_Task requirements_:
Your task is to copy the stretch of lines in the records below that begins with the line containing "83: (509, 173)" and ends with the line containing "88: (288, 192)", exactly as written, with nothing added.

_Record extracts_:
────────────────────────────────────────

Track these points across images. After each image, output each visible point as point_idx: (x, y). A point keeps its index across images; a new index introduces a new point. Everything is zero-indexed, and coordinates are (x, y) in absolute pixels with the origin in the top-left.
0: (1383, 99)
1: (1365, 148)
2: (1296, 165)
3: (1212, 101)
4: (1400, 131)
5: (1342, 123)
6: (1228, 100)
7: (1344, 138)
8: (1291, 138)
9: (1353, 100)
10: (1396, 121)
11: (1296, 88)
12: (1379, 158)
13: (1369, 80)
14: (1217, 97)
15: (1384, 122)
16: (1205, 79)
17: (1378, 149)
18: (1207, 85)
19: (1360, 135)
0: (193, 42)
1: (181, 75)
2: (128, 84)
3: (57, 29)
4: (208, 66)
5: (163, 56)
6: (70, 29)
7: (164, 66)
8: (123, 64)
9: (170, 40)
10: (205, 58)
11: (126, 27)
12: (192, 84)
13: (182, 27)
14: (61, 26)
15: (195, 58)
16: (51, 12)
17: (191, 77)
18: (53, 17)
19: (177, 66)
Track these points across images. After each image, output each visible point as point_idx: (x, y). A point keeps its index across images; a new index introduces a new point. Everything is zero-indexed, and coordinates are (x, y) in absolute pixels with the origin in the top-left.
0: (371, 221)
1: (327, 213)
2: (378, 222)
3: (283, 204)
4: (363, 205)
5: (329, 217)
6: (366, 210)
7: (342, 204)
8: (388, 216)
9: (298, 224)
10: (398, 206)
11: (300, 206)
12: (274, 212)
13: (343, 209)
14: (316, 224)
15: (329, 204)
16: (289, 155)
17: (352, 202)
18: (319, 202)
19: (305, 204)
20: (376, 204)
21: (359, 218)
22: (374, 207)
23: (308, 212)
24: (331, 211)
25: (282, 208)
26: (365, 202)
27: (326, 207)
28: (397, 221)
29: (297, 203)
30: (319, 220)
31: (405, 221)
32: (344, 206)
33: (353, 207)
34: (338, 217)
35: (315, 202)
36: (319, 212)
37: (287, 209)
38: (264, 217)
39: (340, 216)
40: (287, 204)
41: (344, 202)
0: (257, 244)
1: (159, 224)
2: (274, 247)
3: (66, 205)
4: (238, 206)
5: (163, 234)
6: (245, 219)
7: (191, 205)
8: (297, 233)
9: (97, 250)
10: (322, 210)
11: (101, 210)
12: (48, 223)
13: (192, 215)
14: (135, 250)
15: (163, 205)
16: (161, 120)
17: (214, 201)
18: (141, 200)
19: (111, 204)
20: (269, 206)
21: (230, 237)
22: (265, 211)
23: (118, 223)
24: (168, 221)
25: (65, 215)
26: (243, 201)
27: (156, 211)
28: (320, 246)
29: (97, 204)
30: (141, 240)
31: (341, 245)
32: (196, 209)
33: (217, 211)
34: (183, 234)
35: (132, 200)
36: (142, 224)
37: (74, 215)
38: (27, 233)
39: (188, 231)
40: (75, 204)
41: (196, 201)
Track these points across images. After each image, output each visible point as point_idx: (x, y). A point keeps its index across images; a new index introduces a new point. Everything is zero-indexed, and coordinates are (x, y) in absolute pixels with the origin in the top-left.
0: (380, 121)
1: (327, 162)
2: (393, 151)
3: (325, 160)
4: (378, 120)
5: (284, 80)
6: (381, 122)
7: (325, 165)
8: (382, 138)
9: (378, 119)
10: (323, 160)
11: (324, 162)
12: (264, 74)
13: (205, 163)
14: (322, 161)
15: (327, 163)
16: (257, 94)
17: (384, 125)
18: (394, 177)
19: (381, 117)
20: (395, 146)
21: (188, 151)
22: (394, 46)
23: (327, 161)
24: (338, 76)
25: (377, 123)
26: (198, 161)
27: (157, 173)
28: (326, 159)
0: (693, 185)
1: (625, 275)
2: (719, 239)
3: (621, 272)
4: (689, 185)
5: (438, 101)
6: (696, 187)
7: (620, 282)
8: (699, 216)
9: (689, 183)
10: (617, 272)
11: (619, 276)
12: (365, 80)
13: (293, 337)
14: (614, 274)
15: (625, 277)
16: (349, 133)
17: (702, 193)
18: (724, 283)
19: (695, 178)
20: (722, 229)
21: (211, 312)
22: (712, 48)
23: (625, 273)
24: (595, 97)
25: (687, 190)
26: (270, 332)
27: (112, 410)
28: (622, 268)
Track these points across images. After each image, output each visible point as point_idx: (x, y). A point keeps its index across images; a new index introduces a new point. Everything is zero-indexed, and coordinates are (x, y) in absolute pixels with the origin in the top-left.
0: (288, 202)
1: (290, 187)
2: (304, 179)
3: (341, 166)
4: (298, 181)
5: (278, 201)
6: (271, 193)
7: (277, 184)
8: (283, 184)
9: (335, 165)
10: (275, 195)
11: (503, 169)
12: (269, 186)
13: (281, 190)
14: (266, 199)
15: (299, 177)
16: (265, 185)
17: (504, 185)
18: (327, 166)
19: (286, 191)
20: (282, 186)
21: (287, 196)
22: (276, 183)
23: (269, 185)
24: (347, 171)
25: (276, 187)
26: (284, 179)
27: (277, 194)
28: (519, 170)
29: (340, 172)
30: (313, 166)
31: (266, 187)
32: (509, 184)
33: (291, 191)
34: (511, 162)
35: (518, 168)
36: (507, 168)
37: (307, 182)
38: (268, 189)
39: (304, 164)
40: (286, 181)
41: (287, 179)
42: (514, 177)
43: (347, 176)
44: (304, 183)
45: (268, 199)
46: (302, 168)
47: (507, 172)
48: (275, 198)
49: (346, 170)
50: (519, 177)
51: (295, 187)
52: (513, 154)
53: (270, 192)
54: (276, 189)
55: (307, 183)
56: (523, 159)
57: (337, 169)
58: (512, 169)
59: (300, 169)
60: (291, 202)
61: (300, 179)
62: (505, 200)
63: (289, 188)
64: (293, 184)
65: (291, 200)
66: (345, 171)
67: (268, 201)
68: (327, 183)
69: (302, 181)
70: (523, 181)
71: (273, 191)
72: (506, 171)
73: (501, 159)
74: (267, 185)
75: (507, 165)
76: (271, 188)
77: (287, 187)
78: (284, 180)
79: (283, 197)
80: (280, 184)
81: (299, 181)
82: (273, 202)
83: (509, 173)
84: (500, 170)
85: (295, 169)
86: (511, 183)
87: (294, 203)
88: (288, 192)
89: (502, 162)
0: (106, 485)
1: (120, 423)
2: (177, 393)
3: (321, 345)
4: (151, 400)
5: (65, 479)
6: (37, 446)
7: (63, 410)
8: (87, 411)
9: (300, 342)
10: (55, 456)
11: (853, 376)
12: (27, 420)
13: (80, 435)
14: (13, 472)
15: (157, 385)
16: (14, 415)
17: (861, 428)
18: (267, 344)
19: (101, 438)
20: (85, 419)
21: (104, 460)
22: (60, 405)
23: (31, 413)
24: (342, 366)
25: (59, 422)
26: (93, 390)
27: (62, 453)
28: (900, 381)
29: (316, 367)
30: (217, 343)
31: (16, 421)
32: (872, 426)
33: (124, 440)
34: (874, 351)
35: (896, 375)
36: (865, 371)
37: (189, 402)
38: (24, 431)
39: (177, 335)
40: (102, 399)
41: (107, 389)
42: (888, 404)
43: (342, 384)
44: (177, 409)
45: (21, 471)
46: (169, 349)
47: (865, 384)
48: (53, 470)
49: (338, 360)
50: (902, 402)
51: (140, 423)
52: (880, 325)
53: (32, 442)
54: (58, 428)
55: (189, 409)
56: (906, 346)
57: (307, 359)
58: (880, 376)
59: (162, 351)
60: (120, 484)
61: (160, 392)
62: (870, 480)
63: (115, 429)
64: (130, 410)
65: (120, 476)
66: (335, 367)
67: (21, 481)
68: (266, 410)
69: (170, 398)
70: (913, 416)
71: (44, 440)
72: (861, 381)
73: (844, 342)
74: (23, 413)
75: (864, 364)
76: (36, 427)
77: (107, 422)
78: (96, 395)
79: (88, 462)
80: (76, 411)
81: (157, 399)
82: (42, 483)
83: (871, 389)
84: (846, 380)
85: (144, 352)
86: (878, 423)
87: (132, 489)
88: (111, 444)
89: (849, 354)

────────────────────────────────────────

_Solution for this task_:
83: (509, 173)
84: (500, 170)
85: (295, 169)
86: (511, 183)
87: (294, 203)
88: (288, 192)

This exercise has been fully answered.